┌────────
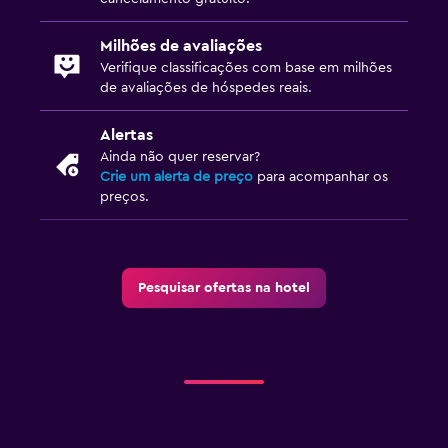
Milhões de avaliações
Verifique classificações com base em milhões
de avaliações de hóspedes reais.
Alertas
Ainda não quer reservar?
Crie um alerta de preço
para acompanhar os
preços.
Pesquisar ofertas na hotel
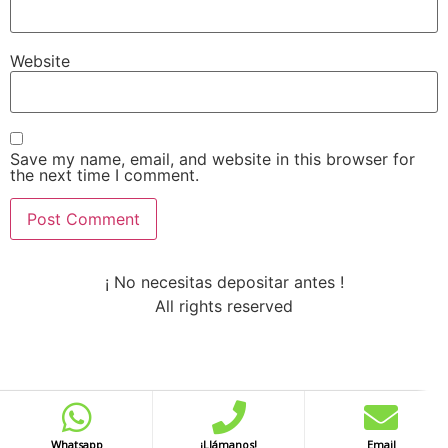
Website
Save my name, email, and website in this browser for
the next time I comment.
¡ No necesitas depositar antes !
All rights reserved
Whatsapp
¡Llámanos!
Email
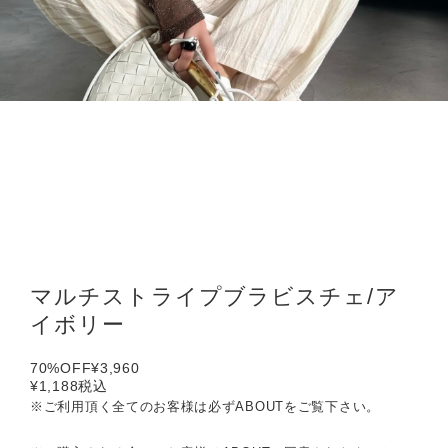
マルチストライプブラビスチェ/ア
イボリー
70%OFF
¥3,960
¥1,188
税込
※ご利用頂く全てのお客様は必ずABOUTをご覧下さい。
└────────
### [WHAT THIS TASK INVOLVES]
Only the lines from the one containing "depositar antes !" through the end of the listing should be output, word for word and inclusive; keep pictures out.

### [RESULT FOR THIS TASK]
¡ No necesitas depositar antes !
All rights reserved
Whatsapp
¡Llámanos!
Email
マルチストライプブラビスチェ/ア
イボリー
70%OFF
¥3,960
¥1,188
税込
※ご利用頂く全てのお客様は必ずABOUTをご覧下さい。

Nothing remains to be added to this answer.